As such demonstrations proliferate, Americans now face a grim prospect: the chance to be wounded or killed, then dismissed as “collateral damage.” In these years, that tried-and-false military euphemism has been applied so thoughtlessly to innumerable innocents who have suffered grievously from our unending foreign wars and now it’s coming home.
How does it feel, America?
I assume we sill soon hear about how dirty and smelly the student protestors are at the various universities; that's a technique that was used against the Occupy Wall Street protestors (2011) before the movement was crushed by the ruling-class tool Obama's Justice Department.
Already, as you noted, the cops are being cheered by many. It brings back memories of the aftermath of Kent State. I was about to graduate from high school when those kids were killed.

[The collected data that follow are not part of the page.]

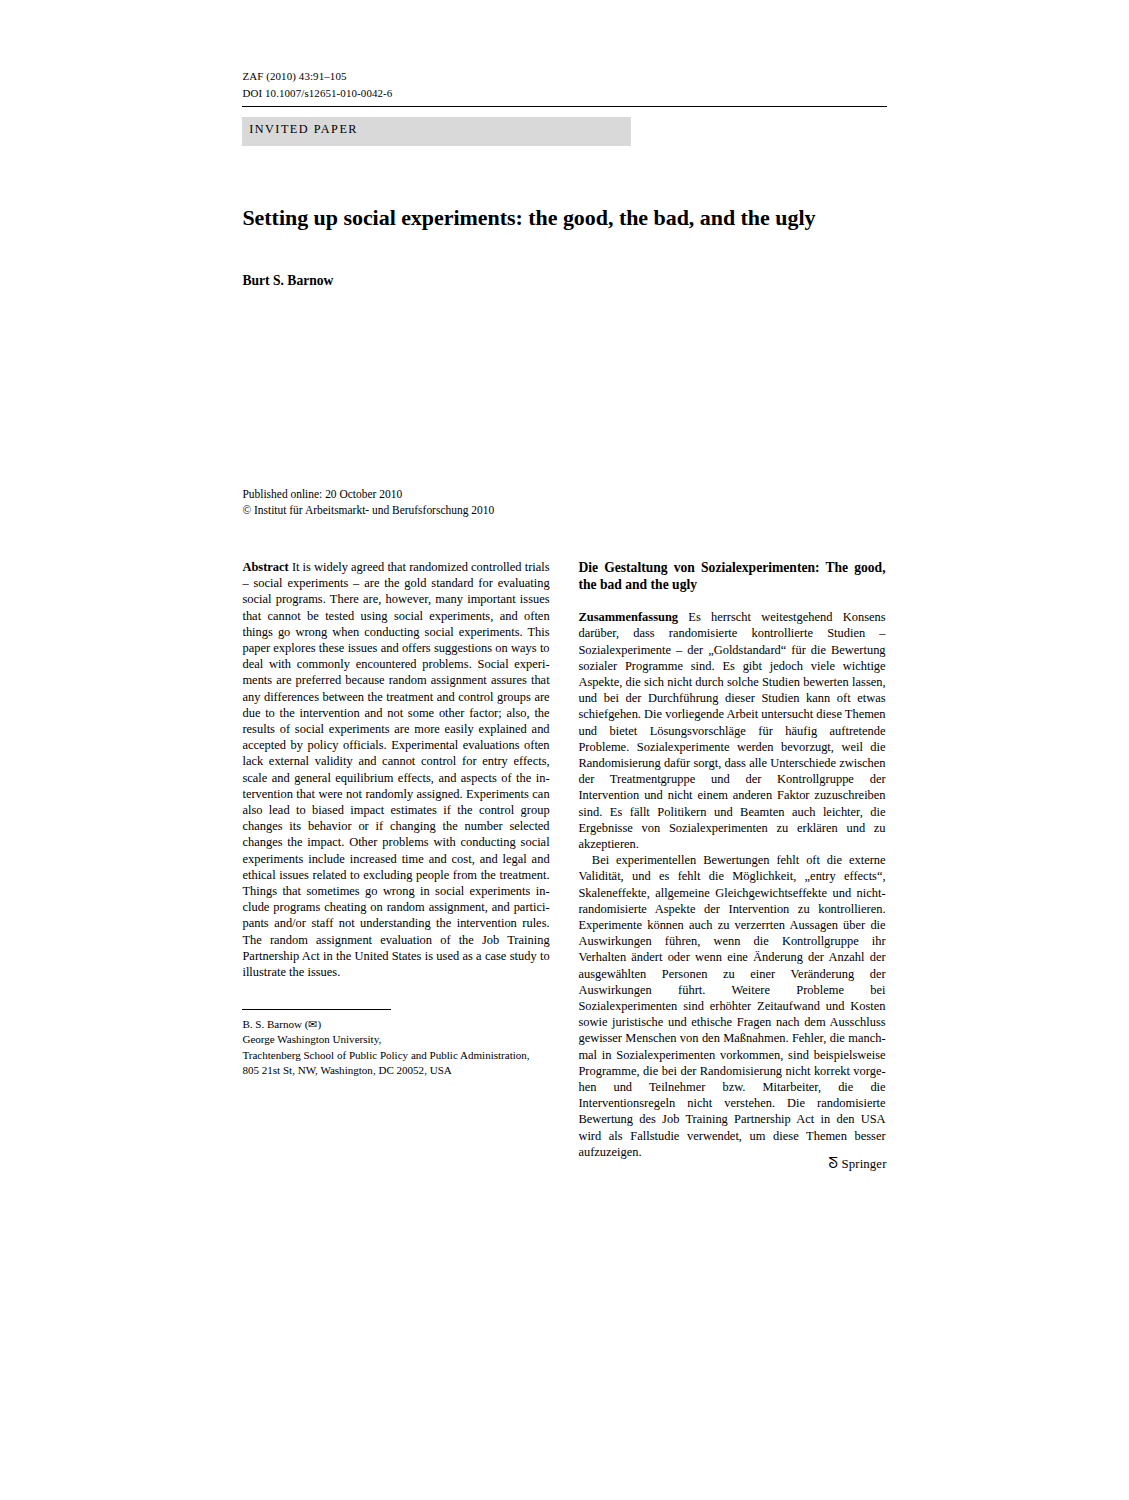ZAF (2010) 43:91–105
DOI 10.1007/s12651-010-0042-6
INVITED PAPER
Setting up social experiments: the good, the bad, and the ugly
Burt S. Barnow
Published online: 20 October 2010
© Institut für Arbeitsmarkt- und Berufsforschung 2010
Abstract It is widely agreed that randomized controlled trials – social experiments – are the gold standard for evaluating social programs. There are, however, many important issues that cannot be tested using social experiments, and often things go wrong when conducting social experiments. This paper explores these issues and offers suggestions on ways to deal with commonly encountered problems. Social experiments are preferred because random assignment assures that any differences between the treatment and control groups are due to the intervention and not some other factor; also, the results of social experiments are more easily explained and accepted by policy officials. Experimental evaluations often lack external validity and cannot control for entry effects, scale and general equilibrium effects, and aspects of the intervention that were not randomly assigned. Experiments can also lead to biased impact estimates if the control group changes its behavior or if changing the number selected changes the impact. Other problems with conducting social experiments include increased time and cost, and legal and ethical issues related to excluding people from the treatment. Things that sometimes go wrong in social experiments include programs cheating on random assignment, and participants and/or staff not understanding the intervention rules. The random assignment evaluation of the Job Training Partnership Act in the United States is used as a case study to illustrate the issues.
B. S. Barnow (✉)
George Washington University,
Trachtenberg School of Public Policy and Public Administration,
805 21st St, NW, Washington, DC 20052, USA
Die Gestaltung von Sozialexperimenten: The good, the bad and the ugly
Zusammenfassung Es herrscht weitestgehend Konsens darüber, dass randomisierte kontrollierte Studien – Sozialexperimente – der „Goldstandard“ für die Bewertung sozialer Programme sind. Es gibt jedoch viele wichtige Aspekte, die sich nicht durch solche Studien bewerten lassen, und bei der Durchführung dieser Studien kann oft etwas schiefgehen. Die vorliegende Arbeit untersucht diese Themen und bietet Lösungsvorschläge für häufig auftretende Probleme. Sozialexperimente werden bevorzugt, weil die Randomisierung dafür sorgt, dass alle Unterschiede zwischen der Treatmentgruppe und der Kontrollgruppe der Intervention und nicht einem anderen Faktor zuzuschreiben sind. Es fällt Politikern und Beamten auch leichter, die Ergebnisse von Sozialexperimenten zu erklären und zu akzeptieren.
Bei experimentellen Bewertungen fehlt oft die externe Validität, und es fehlt die Möglichkeit, „entry effects“, Skaleneffekte, allgemeine Gleichgewichtseffekte und nicht-randomisierte Aspekte der Intervention zu kontrollieren. Experimente können auch zu verzerrten Aussagen über die Auswirkungen führen, wenn die Kontrollgruppe ihr Verhalten ändert oder wenn eine Änderung der Anzahl der ausgewählten Personen zu einer Veränderung der Auswirkungen führt. Weitere Probleme bei Sozialexperimenten sind erhöhter Zeitaufwand und Kosten sowie juristische und ethische Fragen nach dem Ausschluss gewisser Menschen von den Maßnahmen. Fehler, die manchmal in Sozialexperimenten vorkommen, sind beispielsweise Programme, die bei der Randomisierung nicht korrekt vorgehen und Teilnehmer bzw. Mitarbeiter, die die Interventionsregeln nicht verstehen. Die randomisierte Bewertung des Job Training Partnership Act in den USA wird als Fallstudie verwendet, um diese Themen besser aufzuzeigen.
ᘔSpringer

But I recall in the months that followed when many adults who were interviewed said 'they deserved what they got'. I suppose that included two who were not involved in the protests: Sandra Lee Scheur was walking to class, as was William Knox Schroeder, a ROTC student. The other two victims who were in the protests were Allison Beth Krause and Jeffrey Glenn Miller. Being murdered for exercising free speech shows how far the owners were willing to go - also demonstrated 11 days later at Jackson State University.
This summer the two ruling-class political parties hold their conventions. It's chilling that the Democrats are holding theirs in Chicago, given the protests and police riot that occurred in 1968. The fascist Richard J Daily may be gone, and they may have a black mayor, but any protests provides an opportunity to clearly crush any protests and for the Biden regime to prove how tough they are.
I think we are all Palestinians now.
Wow--I scrolled through quite a few of the comments (until I thought my breakfast might come back up). The constitution is dead, and anyone that can cheer on this brutality can certainly not judge "authoritarianism" anywhere--present or past.